EXTRAIT DU TEXTE »

Et il est vrai que certaines personnes sont particulièrement atteintes par les épreuves, les séparations, les événements douloureux ou une souffrance d’être.

Quoi qu’en dise la sagesse populaire, les peines et les joies ne sont pas également réparties.

L’histoire de Job l’illustre bien.

Ce patriarche est initialement favorisé par la vie, avec ses sept fils et ses trois filles, sa prospérité matérielle insolente, sa foi robuste…

Il possède tout : la richesse, une famille, les amis, la confiance en Dieu et, probablement la conviction qu’il mérite d’être un privilégié de l’existence et que, si les autres agissaient comme lui, ils seraient pareillement récompensés.

DONNÉES ENREGISTRÉES »
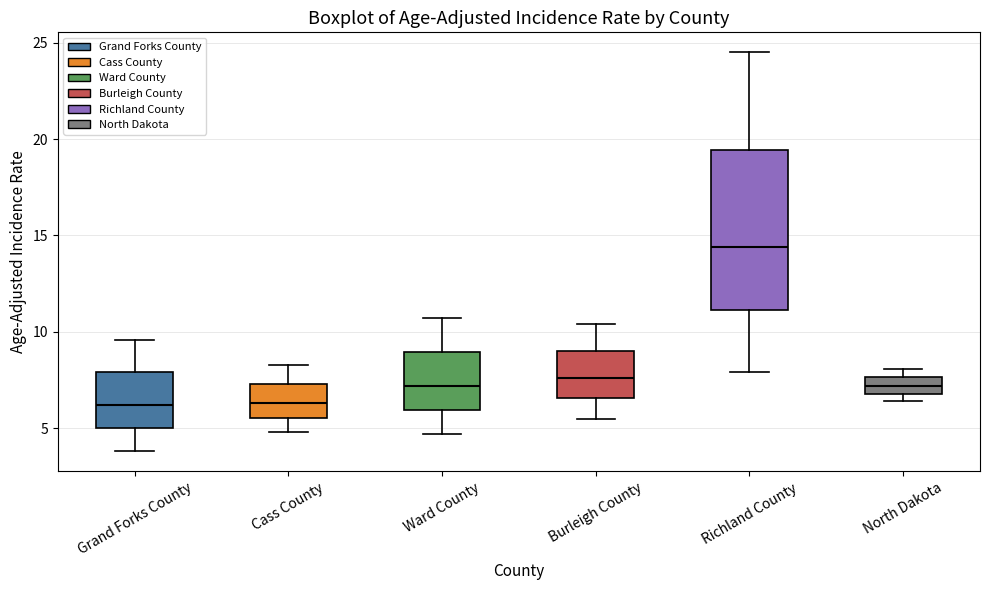

Where is the upper edge of the box for North Dakota on the y-axis? The values are not printed on the chart, so give them approximately, as read against the axis.

7.5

CONSIGNE »
Pour chacune des affirmations ci-dessous, répondez par oui ou par non selon qu’elle concorde ou non avec l’extrait sur Job, en citant mot pour mot les termes décisifs de l’extrait.
1. Les peines et les joies sont également réparties entre les personnes.
2. Job a sept fils et trois filles.
3. Job possède la richesse, mais pas la confiance en Dieu.

CORRIGÉ »
1. Non : « les peines et les joies ne sont pas également réparties »
2. Oui : « avec ses sept fils et ses trois filles »
3. Non : « Il possède tout : la richesse, une famille, les amis, la confiance en Dieu »